*** Opening of SUPPLIED ENTRIES ***
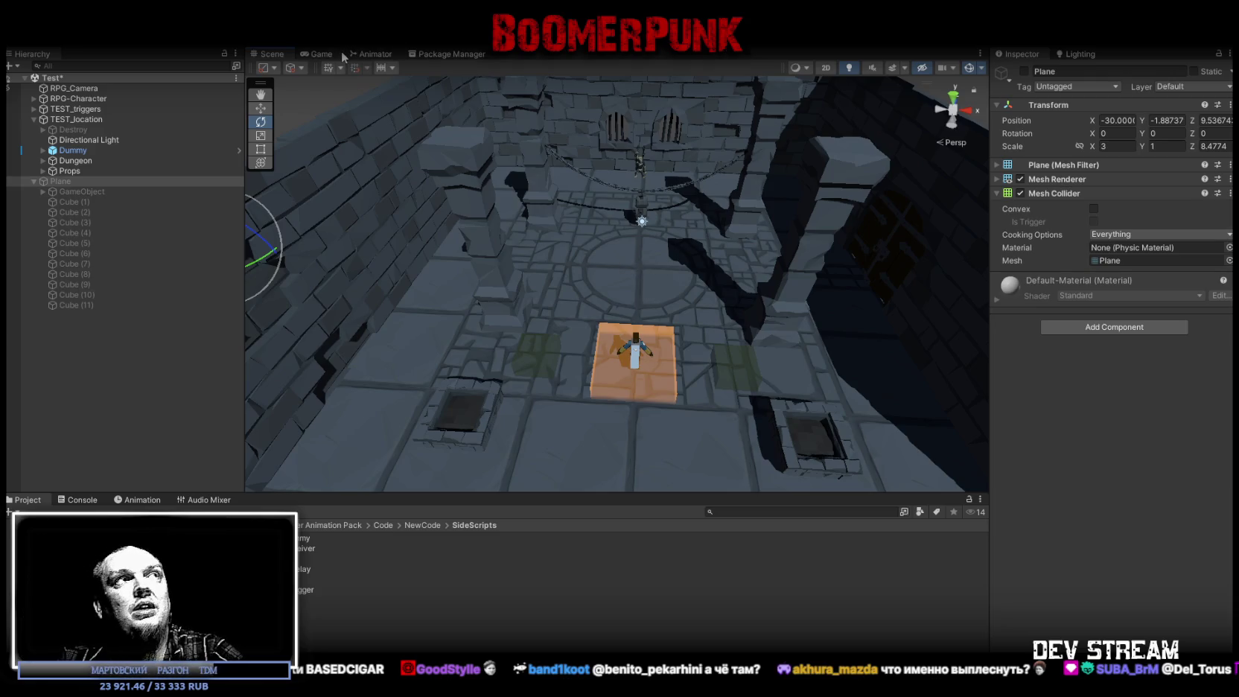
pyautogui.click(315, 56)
*** Close of SUPPLIED ENTRIES ***
*** Opening of SUPPLIED ENTRIES ***
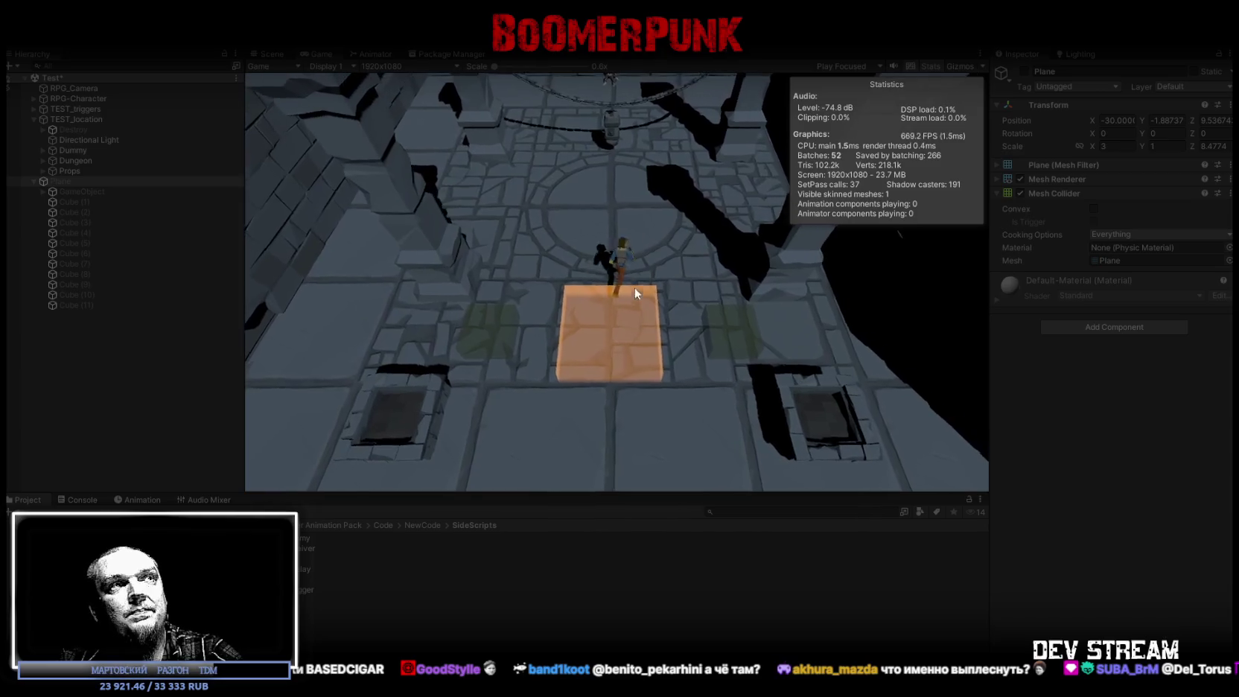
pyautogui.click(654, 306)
*** Close of SUPPLIED ENTRIES ***
*** Opening of SUPPLIED ENTRIES ***
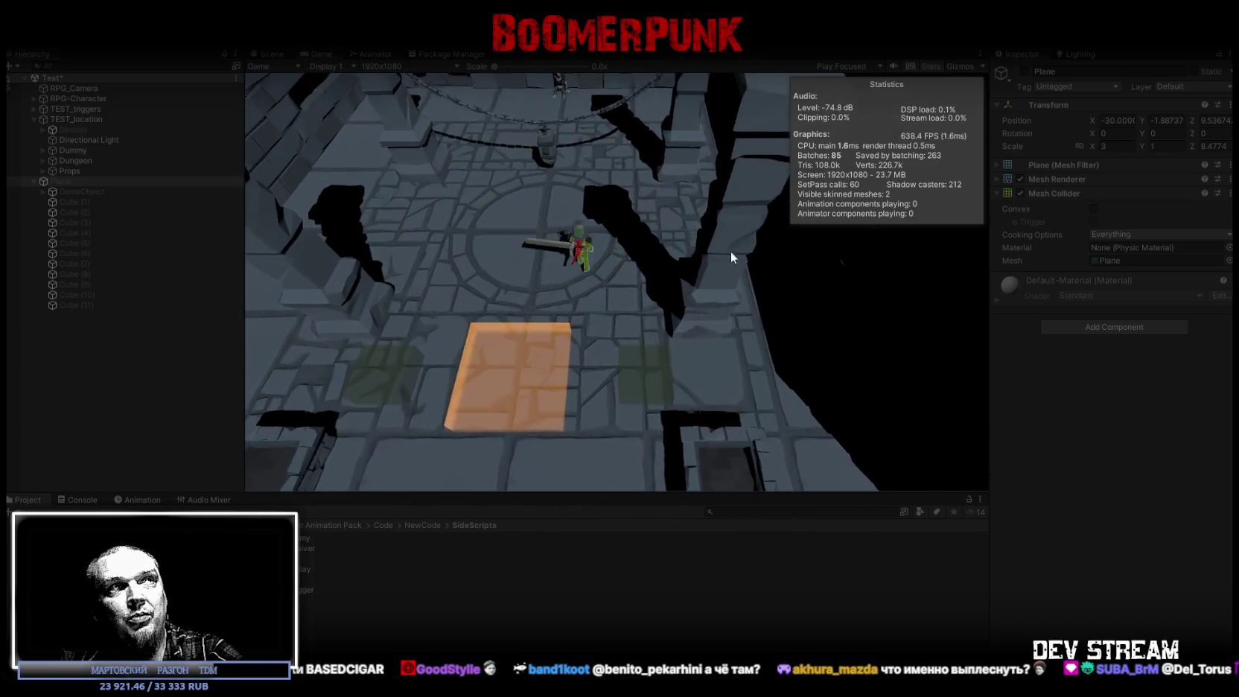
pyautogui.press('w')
*** Close of SUPPLIED ENTRIES ***
WHAT TO PRODUCE - Return every line in the listing that contains the word "click".

TASK SOLUTION -
pyautogui.click(315, 56)
pyautogui.click(654, 306)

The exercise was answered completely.